Wednesday, May 7, 2014
What Effect Will Suntory Have On Beam?
This is the third ownership change I've been through with Beam. That may sound odd, since this is the first time Beam has been sold, but stay with me.
In 1987, Beam parent Fortune Brands bought National Distillers and merged it with Jim Beam. National was the larger company and had many more brands, but since it was failing hardly any of its management was retained, although some of the sales force was. I was working for a Beam agency at the time and worked on the transition directly.
In 2005, Fortune and Pernod teamed up to dismember Allied Domecq. Again, Fortune added its parts to Beam. Lots of management came over too. I was doing then what I do now and didn't have many friends at Beam, at least not in Deerfield. One man changed that.

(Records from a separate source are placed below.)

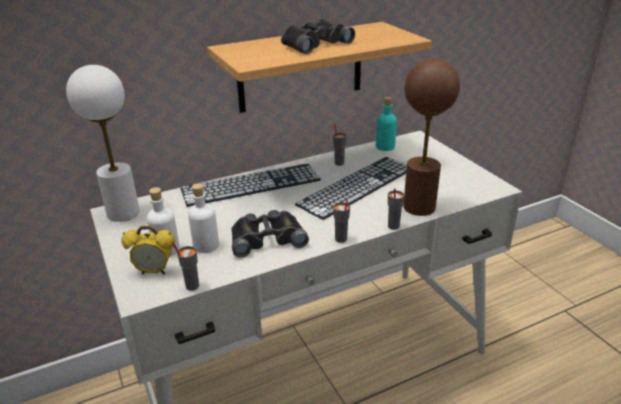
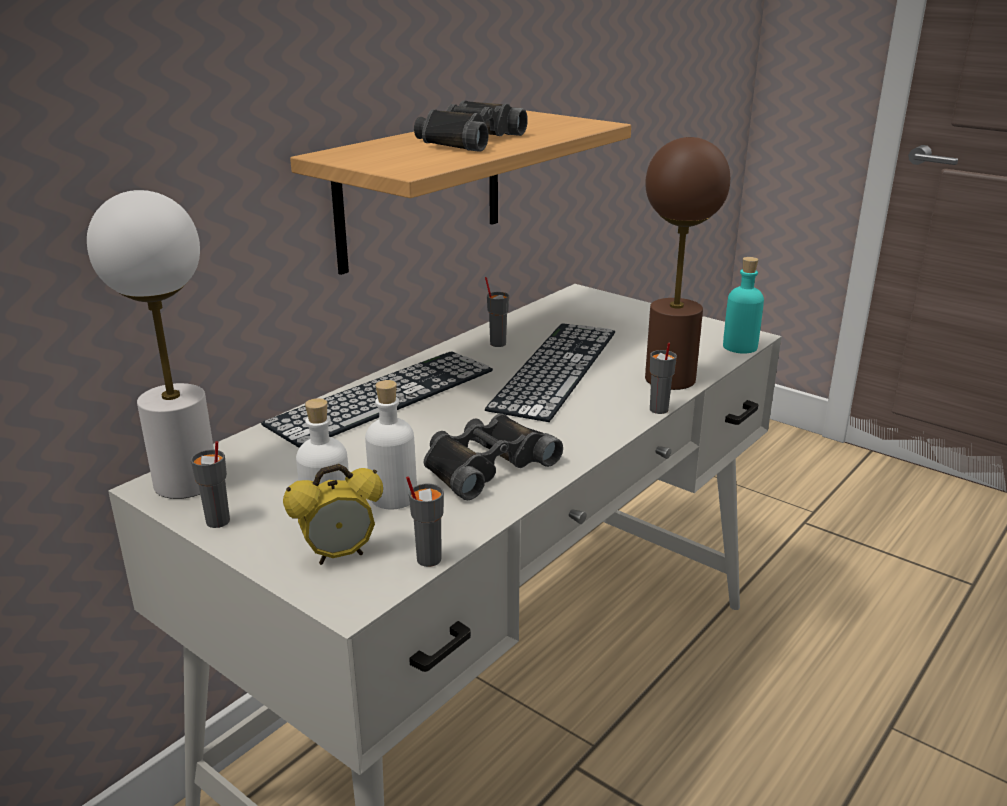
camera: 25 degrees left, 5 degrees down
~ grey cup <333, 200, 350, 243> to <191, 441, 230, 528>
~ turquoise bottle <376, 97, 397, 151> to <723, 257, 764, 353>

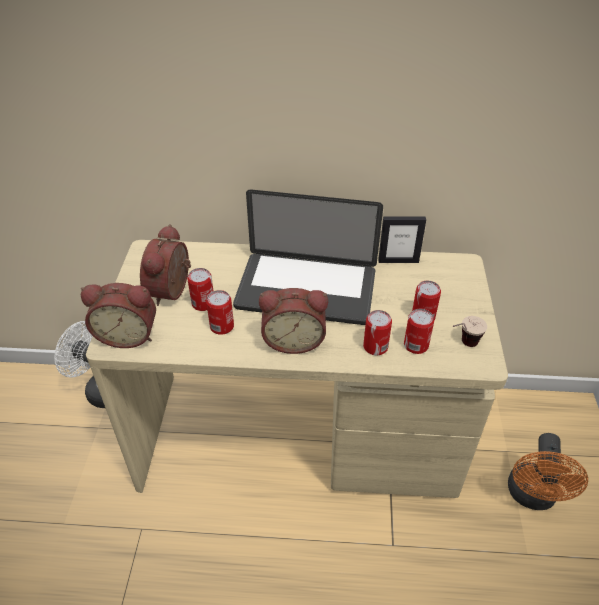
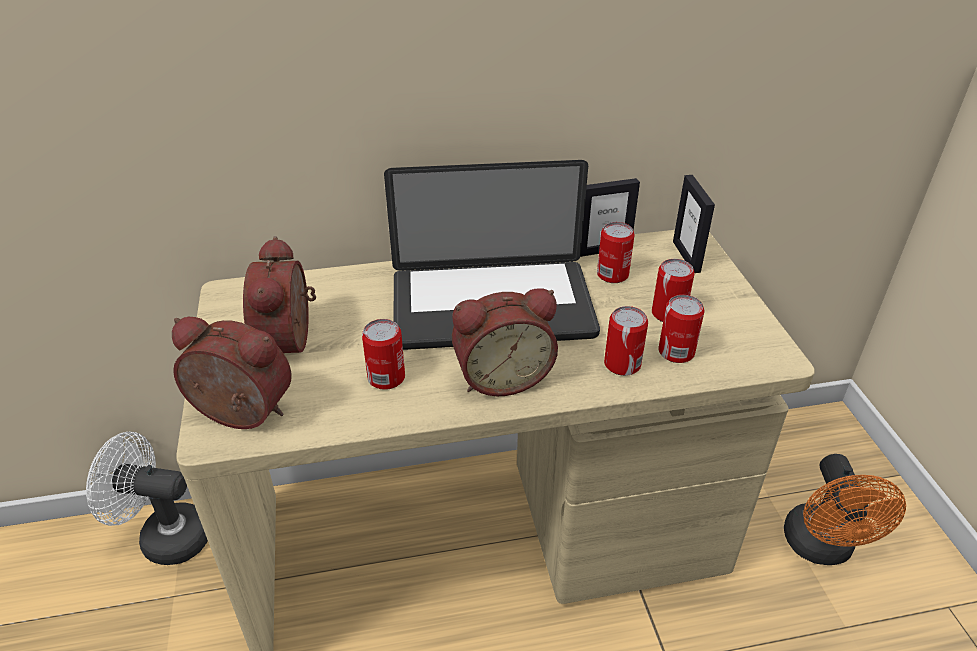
camera: 15 degrees left, 5 degrees down
~ alarm clock <81, 283, 156, 348> = <172, 317, 292, 429> 150 degrees counterclockwise
~ can <187, 268, 213, 311> to <597, 222, 635, 283>
- cup <453, 316, 487, 347>
+ picture frame <673, 175, 715, 273>

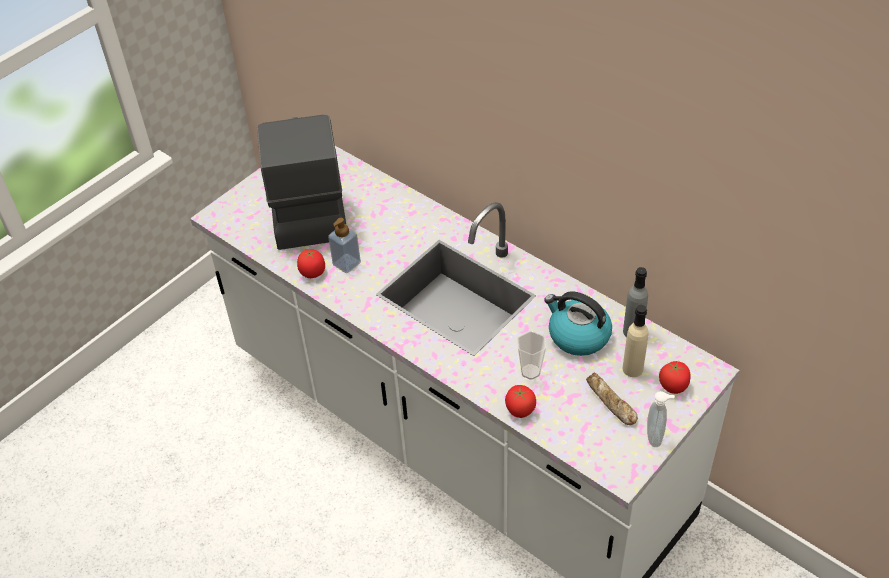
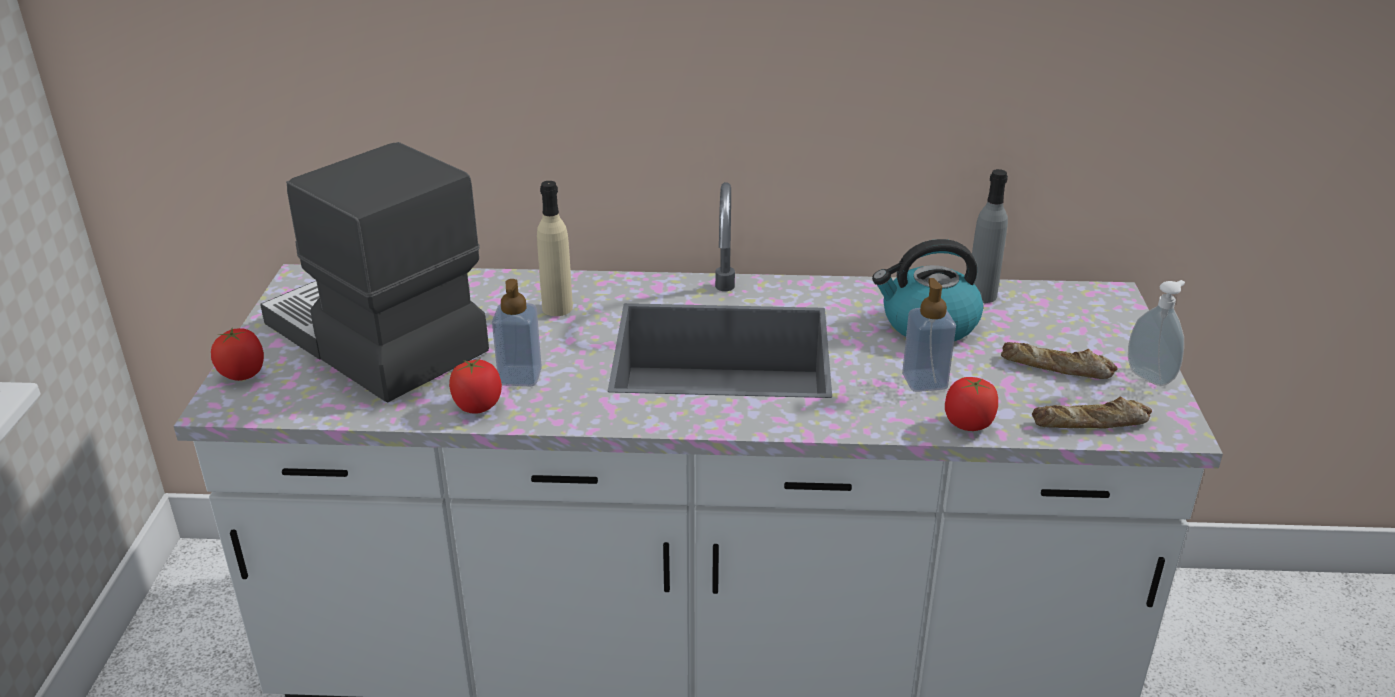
camera: 40 degrees left, 15 degrees down
~ cup <517, 331, 546, 380> to soap dispenser <902, 278, 956, 392>
~ beige bottle <623, 305, 648, 377> to <537, 181, 573, 316>
~ tomato <659, 361, 691, 394> to <211, 328, 264, 381>
+ bread <1032, 396, 1152, 428>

Last month, Suntory closed on the purchase of Beam Inc. Suntory is much more than a distilled spirits company but its distilled spirits business will be attached to Beam and not the other way around. The new company will be headquartered at Beam's headquarters in Deerfield, Illinois. Its 'new' president is Matt Shattock, who has been running Beam since 2009.
Before the 1987 merger, Beamville was a one horse town. It sold Jim Beam bourbon and not much else. Although Jim Beam was doing better than most, the bourbon category was struggling. Beam was interesting in acquiring some big brands that were growing. The prize at National? DeKuyper Schnapps, a line of liqueurs with some very hot flavors. DeKuyper Peachtree Schnapps was, all by itself, a million case brand.
Suddenly having so many brands in so many categories was a shock to the system. My contribution was a merchandising manual to show salespeople where, ideally, each of their new wards should be placed on store shelves. It was the same people running things after the merger as before, but the culture changed because they were forced to take a much broader world view.
My transition from sales promotion supplier to spirits journalist was rocky at Beam. There were some misunderstandings that left me on the outside. I had great relationships with production people in Kentucky but the Deerfield folks barely spoke to me. It wasn't a big problem for me, but one of the managers who came over from Allied decided it was a problem for them. He was the VP of Corporate Communications and reached out to me in a very personal way to mend fences.
He's gone now, but he and the other Allied transplants changed the Beam culture again. They took a company that had become very self-satisfied and made it try new things. Suddenly, the most influential person in the company creatively was Maker's Mark president Bill Samuels, himself an Allied transplant.
It's hard to predict how Suntory will change Beam. It's easy to say it won't, since on the ground it looks like Beam took over Suntory and not the other way around. It surely will. It may make Beam more effective in those parts of the world that aren't North America, Europe or Australia. Since it is no longer publicly traded, it might be able to think more long term. Those would both be good things.
One thing I've learned about Beam over all these years is that while I may not always agree with them, I'm reluctant to bet against them. They survived and controlled their destiny during a very rough patch in the distilled spirits business. They have both grown their mainstays and created successful new brands. They have made money for their investors. They'll get through this too.